Multi-city tickets often work well for families. Fly into one city, finish the tour in another, fly home direct. Kiwi prices these as one itinerary with a single Guarantee covering both segments.

Ready to price your trip?

Enter your origin airport and month — we'll search live flight and tour prices and give you one bundled total per person.

Find combos

FAQs

What is the minimum age on most family tours?

Five is the most common minimum, though individual trips set their own. Intrepid Family Adventures starts at 5 for most short-haul trips and 8-10 for more active or long-haul ones. G Adventures Family Journeys starts at 7. Exodus Family Adventures starts at 8 or 12 depending on activity level. The trip notes state the minimum clearly. Younger kids are technically allowed on private family tours through the same operators, which cost more but let you travel with toddlers.

What happens if my child does not want to do an activity?

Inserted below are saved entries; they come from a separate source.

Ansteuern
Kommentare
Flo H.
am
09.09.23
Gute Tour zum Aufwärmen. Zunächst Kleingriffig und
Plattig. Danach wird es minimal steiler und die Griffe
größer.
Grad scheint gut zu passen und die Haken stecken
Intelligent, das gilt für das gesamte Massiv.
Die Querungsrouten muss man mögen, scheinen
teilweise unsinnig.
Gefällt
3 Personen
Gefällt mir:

Group leaders have contingency plans. On most days there is a 'main activity' plus a lower-intensity alternative, and parents can opt in or out per child. If your 7-year-old does not fancy a third temple, there is usually a pool, a playground, or a quieter option within safe walking distance of the group. What you do not want is a parent sitting alone with a bored child for three hours. Tell the leader on day one how your kid usually handles museum fatigue; they will flex.

Can I add days before or after the family tour?

Yes, and it is often the right call. Jet-lagged kids are not your best travel companions on day one. A pre-tour rest day in a hotel with a pool does wonders, and most operators book pre-tour nights at the same hotel the group uses for 80-160 EUR per family room. Post-tour extensions work well too — a 3-day Dead Sea extension after a Jordan family tour, or 4 days in Rome after an Italy tour. Kiwi flights accept different outbound and return dates without penalty.

What about kids with dietary restrictions or allergies?

Flag this at booking and again on day one. Operators handle common restrictions well — vegetarian, gluten-free, dairy-free, nut allergy. Serious nut allergies on trips to Morocco or Thailand need specific pre-planning because these cuisines use nuts heavily and cross-contamination risk is real. Carry your own EpiPen supply and a translated allergy card; leaders will coordinate with restaurants in advance. Kosher and halal are harder outside countries where these are standard and may require a specialist operator.

How do I keep teenagers engaged on a family tour?

Pick a trip with a physical or skill component. A Costa Rica surfing-and-wildlife week, an Iceland glacier-and-geothermal adventure, or a volunteer-inclusive Nepal trip will hold a teenager's attention far better than a culture-focused Italy loop. Teens also do well on mixed departures where other teens are on the trip — ask the operator about the age range before committing. If your teen is the only one in that age bracket, consider a small group tour (adult) instead; 15-17 is the overlap age where adult tours often work better than family-labelled ones.

Is the pace fast enough for parents who travel without kids normally?

Honestly, no, not always. Family tours are intentionally slower than adult small group tours, with shorter walking distances, more pool time, and earlier evenings. This is a feature not a bug when you are with kids. If you want a child-friendly trip that still has adult-tempo days, look at operators like Exodus Family Adventures or Much Better Adventures family departures — both skew more active and less gentle than the big mainstream lines. Read the daily-itinerary descriptions closely; they tell you what pace to expect.